Whether we bring our enemies to justice or bring justice to our enemies, justice will be done, declared President Bush. The intent behind the declaration is clear: either the enemies of the U.S. will be smoked out of their places of hiding to face the U.S. judicial system, or they will face summary justice at the wrong end of U.S. missiles and bombs. And then, another gem from the President's speech-writer, that the Taliban must act and act immediately, either hand over the terrorists or share in their fate, is little else than a threat that carpet-bombing of an entire people would be the inevitable consequence of their government's failure to accede to U.S. demands. Perhaps most ominous is the explicit threat handed out to the world: "Every nation in every region now has a decision to make. Either you are with us, or you are with the terrorists. From this day forward, any nation that continues to harbour or support terrorism will be regarded as a hostile regime."

It is learnt that combat search-and-rescue teams have been stationed in Central Asia, particularly in Uzbekistan, which has pledged cooperation, and Tajikistan, which is a more reluctant ally. Ground troops and personnel of the special operations groups of the U.S. Marine Corps and the British Special Air Services (SAS) are also believed to have been deployed in large numbers in the neighbourhood, though it is not clear yet that Pakistan has provided an operational base. Military forces in the West Asian theatre have been augmented and partly redeployed towards Central Asian bases. Naval fleets in the Gulf are being moved towards Pakistan's offshore waters to bring Afghanistan within striking range of carrier-based aircraft and ship-launched missiles. The British press has already run reports about a plan to be launched in early October, after a phase of saturation aerial bombing, to land commando units at select locations in Afghanistan to snatch bin Laden and eliminate his armed contingents.

In the shell-shocked aftermath of September 11, inevitable parallels were drawn with the attack on Pearl Harbour six decades ago.

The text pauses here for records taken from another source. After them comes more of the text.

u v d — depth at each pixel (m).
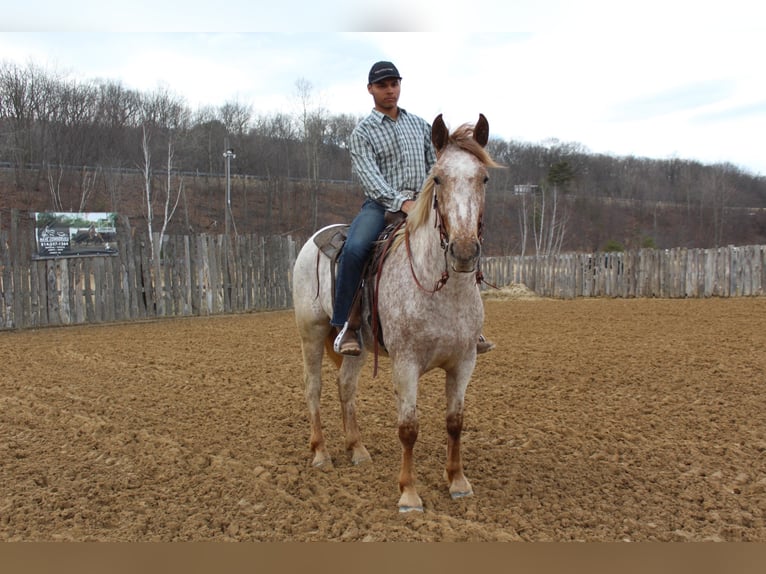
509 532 3.82
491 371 8.52
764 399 6.71
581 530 3.83
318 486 4.62
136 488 4.56
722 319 13.48
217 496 4.43
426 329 4.02
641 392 7.18
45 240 13.98
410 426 4.16
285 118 43.69
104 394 7.39
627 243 42.94
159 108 37.16
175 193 38.19
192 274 16.22
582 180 54.84
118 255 14.80
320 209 41.09
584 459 5.07
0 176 34.16
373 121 4.70
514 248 43.69
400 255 4.22
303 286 5.27
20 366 9.11
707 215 54.97
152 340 11.76
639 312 15.60
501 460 5.10
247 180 43.03
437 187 3.79
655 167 65.31
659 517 4.00
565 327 12.98
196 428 6.05
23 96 33.81
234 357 9.91
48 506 4.22
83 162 34.97
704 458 5.00
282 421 6.33
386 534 3.81
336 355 5.54
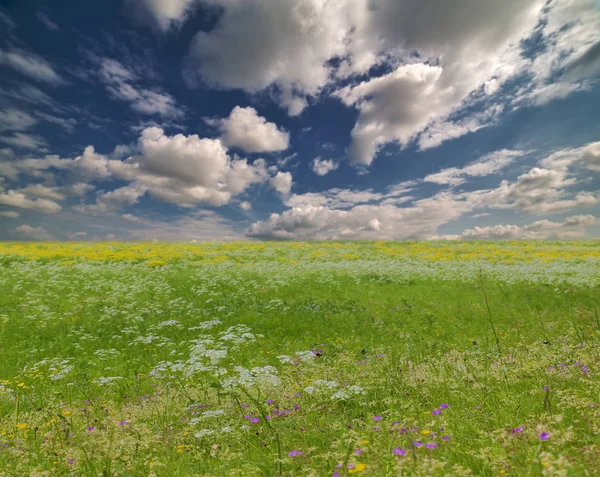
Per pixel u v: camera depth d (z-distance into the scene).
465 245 38.31
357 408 4.76
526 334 8.95
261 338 10.20
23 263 22.84
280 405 4.87
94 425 4.39
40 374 7.65
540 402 4.06
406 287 17.50
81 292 15.74
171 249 32.41
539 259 27.19
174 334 10.61
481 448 3.05
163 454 3.84
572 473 2.44
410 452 2.65
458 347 8.02
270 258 28.98
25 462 3.65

The sound-alike sound-bytes that were harvested by the mass media seemed to suggest strongly that the U.S. had suffered a grievous attack on account of the freedoms that it guarantees. Sage voices were heard, notably from Democratic Senator Joseph Biden, arguing that to rescind any of the basic civil liberties would be to concede defeat at the very beginning of the long war ahead. But the hastily assembled anti-terrorism Bill that the U.S. administration proposes to put before Congress approves of a broad range of restraints upon the liberties of particular groups, especially immigrants. Further internal convulsions are clearly in store for a society already divided by the debates on social security and taxation. Perhaps what was destroyed above all on September 11 is the myth of America, the myth of freedom and liberty that was propagated on the basis of the denial of these rights to the world's poor by an aggressive militarist posture abroad.

And the realisation that the attack of September 11 constituted a declaration of war is surely a belated awakening for a nation that has been at war with the world almost without break for over half a century.